Management has undertaken steps to enhance and revise the design of our controls and procedures over our accounting for instruments which have the characteristics of both debt and equity. The material weakness will not be considered remediated until the applicable remedial controls operate for a sufficient period of time and management has concluded, through testing, that these controls are operating effectively. We expect that the remediation of this material weakness will be completed prior to the end of fiscal year 2016.

 

Caution Regarding Forward-Looking Statements

 

This Current Report on Form 8-K includes information that constitutes forward-looking statements within the meaning of the Private Securities Litigation Reform Act of 1995. These forward-looking statements are based on the Company’s current beliefs, assumptions and expectations regarding future events, which in turn are based on information currently available to the Company.
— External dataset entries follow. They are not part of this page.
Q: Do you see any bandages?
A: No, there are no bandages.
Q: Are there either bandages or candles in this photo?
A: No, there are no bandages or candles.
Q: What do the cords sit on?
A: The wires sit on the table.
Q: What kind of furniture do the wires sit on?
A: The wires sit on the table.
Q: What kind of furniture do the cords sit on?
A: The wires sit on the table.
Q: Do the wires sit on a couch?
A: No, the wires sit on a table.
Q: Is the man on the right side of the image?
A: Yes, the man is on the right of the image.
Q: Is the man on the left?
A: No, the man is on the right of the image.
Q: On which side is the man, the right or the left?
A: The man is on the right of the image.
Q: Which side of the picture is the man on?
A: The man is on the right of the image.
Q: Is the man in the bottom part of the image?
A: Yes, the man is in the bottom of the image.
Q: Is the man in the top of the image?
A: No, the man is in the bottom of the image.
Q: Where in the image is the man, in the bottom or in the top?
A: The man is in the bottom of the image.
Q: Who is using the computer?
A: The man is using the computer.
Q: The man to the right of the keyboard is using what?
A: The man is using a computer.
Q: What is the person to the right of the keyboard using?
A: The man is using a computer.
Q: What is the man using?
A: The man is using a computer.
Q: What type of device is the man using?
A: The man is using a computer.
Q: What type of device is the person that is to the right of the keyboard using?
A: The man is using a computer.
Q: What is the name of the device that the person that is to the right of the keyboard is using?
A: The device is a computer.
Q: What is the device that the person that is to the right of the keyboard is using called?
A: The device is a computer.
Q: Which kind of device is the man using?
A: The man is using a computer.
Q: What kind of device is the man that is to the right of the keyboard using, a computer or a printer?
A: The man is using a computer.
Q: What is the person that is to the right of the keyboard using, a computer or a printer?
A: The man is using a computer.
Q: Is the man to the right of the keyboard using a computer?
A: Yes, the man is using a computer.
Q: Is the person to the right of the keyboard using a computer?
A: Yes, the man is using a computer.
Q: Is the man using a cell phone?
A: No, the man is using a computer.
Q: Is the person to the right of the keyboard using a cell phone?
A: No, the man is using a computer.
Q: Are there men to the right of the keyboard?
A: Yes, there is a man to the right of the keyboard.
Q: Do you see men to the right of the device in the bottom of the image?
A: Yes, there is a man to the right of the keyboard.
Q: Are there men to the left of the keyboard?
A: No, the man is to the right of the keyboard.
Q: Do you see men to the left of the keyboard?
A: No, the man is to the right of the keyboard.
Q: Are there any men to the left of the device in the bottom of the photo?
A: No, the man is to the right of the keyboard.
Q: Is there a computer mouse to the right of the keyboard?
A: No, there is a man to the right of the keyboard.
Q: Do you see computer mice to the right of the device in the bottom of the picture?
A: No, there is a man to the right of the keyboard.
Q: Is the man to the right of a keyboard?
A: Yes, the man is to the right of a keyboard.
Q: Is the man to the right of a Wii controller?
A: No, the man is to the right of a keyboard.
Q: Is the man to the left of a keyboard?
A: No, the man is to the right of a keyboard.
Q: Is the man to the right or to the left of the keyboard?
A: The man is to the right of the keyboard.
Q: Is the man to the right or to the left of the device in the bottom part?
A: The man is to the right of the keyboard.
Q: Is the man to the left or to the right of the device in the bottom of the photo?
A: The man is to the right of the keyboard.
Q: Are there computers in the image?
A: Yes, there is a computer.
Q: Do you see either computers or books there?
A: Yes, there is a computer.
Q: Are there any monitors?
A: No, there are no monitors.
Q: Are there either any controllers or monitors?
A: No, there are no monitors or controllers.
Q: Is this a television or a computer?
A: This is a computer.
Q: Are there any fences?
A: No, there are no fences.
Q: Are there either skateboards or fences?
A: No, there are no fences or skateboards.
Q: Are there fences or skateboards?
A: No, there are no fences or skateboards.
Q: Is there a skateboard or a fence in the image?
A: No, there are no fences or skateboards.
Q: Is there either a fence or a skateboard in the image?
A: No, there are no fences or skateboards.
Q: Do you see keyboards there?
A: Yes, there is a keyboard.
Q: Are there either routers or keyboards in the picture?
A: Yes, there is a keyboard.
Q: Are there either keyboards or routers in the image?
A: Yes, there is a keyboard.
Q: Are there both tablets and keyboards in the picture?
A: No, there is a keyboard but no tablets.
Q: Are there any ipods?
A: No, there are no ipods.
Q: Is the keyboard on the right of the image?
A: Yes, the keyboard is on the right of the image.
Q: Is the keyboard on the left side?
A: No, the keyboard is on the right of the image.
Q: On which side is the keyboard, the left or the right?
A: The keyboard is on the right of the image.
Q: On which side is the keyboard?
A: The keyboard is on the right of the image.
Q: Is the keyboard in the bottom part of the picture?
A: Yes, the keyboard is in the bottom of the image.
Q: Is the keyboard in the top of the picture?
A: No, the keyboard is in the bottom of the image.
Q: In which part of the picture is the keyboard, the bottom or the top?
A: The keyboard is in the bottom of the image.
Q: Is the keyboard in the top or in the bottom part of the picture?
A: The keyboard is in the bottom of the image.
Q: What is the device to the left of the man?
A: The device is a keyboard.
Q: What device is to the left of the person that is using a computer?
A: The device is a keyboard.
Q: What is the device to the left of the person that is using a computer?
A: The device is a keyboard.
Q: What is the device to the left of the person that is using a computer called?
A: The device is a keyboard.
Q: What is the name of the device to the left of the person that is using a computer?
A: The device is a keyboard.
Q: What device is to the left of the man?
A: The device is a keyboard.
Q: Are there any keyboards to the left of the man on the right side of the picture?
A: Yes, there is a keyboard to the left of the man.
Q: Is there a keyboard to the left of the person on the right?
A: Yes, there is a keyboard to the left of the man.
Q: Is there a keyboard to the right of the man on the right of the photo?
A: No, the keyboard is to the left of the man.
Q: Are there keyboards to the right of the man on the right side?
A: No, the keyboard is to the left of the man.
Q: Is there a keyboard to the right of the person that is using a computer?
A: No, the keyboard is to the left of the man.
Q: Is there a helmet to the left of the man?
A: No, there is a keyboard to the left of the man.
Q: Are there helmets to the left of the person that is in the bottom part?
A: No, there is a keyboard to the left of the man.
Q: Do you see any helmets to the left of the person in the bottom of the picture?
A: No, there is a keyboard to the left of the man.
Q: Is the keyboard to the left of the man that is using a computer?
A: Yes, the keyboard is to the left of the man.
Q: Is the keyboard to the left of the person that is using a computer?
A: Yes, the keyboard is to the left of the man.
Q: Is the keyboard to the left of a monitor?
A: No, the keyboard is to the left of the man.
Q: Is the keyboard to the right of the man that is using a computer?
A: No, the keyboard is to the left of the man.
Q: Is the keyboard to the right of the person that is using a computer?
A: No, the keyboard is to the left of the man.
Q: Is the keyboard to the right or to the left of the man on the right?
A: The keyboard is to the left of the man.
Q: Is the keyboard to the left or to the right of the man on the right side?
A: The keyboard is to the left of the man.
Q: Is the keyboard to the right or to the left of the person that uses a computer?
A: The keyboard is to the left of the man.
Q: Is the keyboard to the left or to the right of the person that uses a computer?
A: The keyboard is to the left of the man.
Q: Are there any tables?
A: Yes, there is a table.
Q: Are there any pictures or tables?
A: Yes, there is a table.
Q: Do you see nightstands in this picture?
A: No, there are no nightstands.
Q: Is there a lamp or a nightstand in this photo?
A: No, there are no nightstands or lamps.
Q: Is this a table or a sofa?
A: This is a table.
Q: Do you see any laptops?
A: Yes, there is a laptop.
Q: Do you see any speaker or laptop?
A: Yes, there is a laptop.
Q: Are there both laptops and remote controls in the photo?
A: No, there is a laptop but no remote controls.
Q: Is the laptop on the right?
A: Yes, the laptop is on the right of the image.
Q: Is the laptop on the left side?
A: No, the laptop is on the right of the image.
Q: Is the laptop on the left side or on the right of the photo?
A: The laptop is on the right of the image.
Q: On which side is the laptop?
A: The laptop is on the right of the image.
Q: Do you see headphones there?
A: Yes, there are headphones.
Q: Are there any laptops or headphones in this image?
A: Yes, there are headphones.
Such forward-looking statements include statements regarding the nature of the corrected accounting methodology, the estimated impact of these corrections on both historical and future financial results, the timing of the amended quarterly report on Form 10-Q, and management’s ongoing evaluation of the impact of the restatement on its internal control over financial reporting and disclosure controls and procedures. By their nature, forward-looking statements address matters that are subject to risks and uncertainties. A variety of factors could cause actual events and results, including the Company’s expectations regarding materiality or significance, the restatement’s quantitative effects, the effectiveness of the Company’s disclosure controls and procedures and the effectiveness of the Company’s internal control over financial reporting, to differ materially from those expressed in or contemplated by the forward-looking statements. These factors include, without limitation, the risk that additional information may become known prior to the expected filing with the U.S. Securities and Exchange Commission of the amended periodic report described herein or that other subsequent events may occur that would require the Company to make additional adjustments to its financial statements or delay the filing of the corrected or future periodic reports with the U.S. Securities and Exchange Commission. Other risk factors affecting the Company are discussed in detail in the Company’s filings with the U.S. Securities and Exchange Commission. The Company undertakes no obligation to publicly update or revise any forward-looking statement, whether as a result of new information, future events or otherwise, except to the extent required by applicable securities laws.

 

 

 

 

SIGNATURES

 

 

Pursuant to the requirements of the Securities Exchange Act of 1934, the Registrant has duly caused this report to be signed on its behalf by the undersigned hereunto duly authorized.

 

 

LIGHTSTONE REAL ESTATE INCOME TRUST INC.